START INPUT FOR THIS TASK

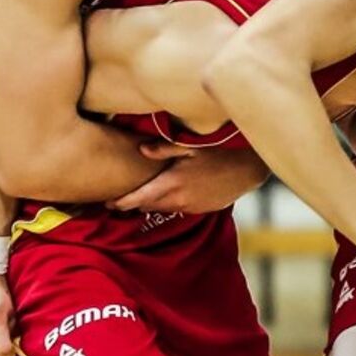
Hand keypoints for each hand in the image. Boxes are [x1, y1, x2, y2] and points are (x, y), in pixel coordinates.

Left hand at [107, 142, 268, 213]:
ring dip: (152, 204)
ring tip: (142, 197)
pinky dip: (170, 203)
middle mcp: (178, 198)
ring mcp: (191, 206)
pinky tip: (172, 192)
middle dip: (134, 204)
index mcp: (172, 182)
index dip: (122, 202)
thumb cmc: (218, 151)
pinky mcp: (201, 209)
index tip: (108, 203)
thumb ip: (164, 148)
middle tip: (119, 200)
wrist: (247, 169)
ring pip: (163, 209)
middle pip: (148, 206)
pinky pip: (179, 208)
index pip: (140, 197)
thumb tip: (141, 150)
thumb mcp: (190, 145)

END INPUT FOR THIS TASK

WHAT NEEDS TO BE DONE
Please print every record above exactly, but leave the pictures out.

TASK OUTPUT
Hand keypoints for each hand in the image. Boxes are [x1, y1, x2, y2] and points are (x, y), in pixel coordinates.

Left hand at [107, 142, 268, 213]:
ring dip: (152, 204)
ring tip: (142, 197)
pinky dip: (170, 203)
middle mcp: (178, 198)
ring mcp: (191, 206)
pinky tip: (172, 192)
middle dip: (134, 204)
index mcp: (172, 182)
index dip: (122, 202)
thumb cmc: (218, 151)
pinky mcp: (201, 209)
index tip: (108, 203)
thumb ip: (164, 148)
middle tip: (119, 200)
wrist: (247, 169)
ring pip: (163, 209)
middle pip: (148, 206)
pinky pip: (179, 208)
index pip: (140, 197)
thumb tip: (141, 150)
thumb mcp: (190, 145)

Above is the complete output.